FAIRBANKS (AP) A former Fairbanks civic leader has been arrested as he tried to re-enter the country after more than a decade on the run.
Thomas Miklautsch was indicted along with four others on multiple counts of bank fraud, including conspiracy, after he disappeared from the state as authorities investigated Alaska Statebank, which failed in 1989.
Miklautsch is a former University of Alaska regent, Fairbanks city councilman and local business leader.
Miklautsch, a director for the bank, was arrested by U.S. Customs officials April 30 at the Los Angeles International Airport, said FBI Special Agent Eric Gonzalez. The U.S. Attorney's office plans to prosecute the case, Gonzalez told the Fairbanks Daily News-Miner.
An oil and land developer and former general manager of the Alaska Goldpanners baseball team, Miklautsch also was a well-known pharmacist who once owned the Tanana Valley Clinic building.
By the early 1990s, the Federal Deposit Insurance Corp. had investigated the bank and the Internal Revenue Service was suing Miklautsch and his wife for $850,000 in back taxes.
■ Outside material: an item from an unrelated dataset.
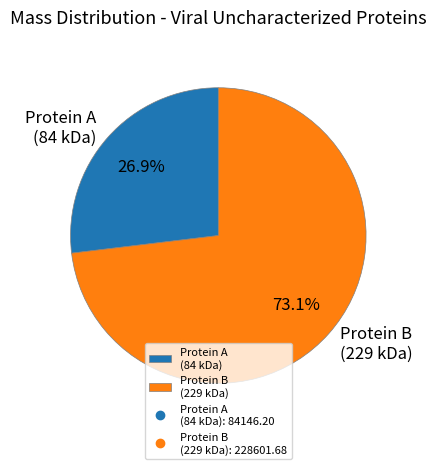

Rank the categories by value from lowest to highest.

Protein A (84 kDa), Protein B (229 kDa)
The couple vanished.
Miklautsch, who is now in his 70s, was one of five Alaska Statebank executives accused of fraud and conspiracy for alleged insider loans in 1984. The group was charged with issuing inflated dividend payments as the bank lost money and the state's economy struggled in the 1980s.
The other executives ex-board chairman Ralph E. Whitmore, former president H. Derrell Smith and former directors William Swain and Robert Ely were convicted or reached a settlement.
The group reportedly used the loans in a failed bid to take over rival Alaska National Bank of the North.
In November 1990, the IRS filed a civil lawsuit against Miklautsch and his wife seeking more than $850,000 for a ''tax deficiency.''
The FBI investigated the bank fraud case and a federal grand jury indicted Miklautsch in March 1995.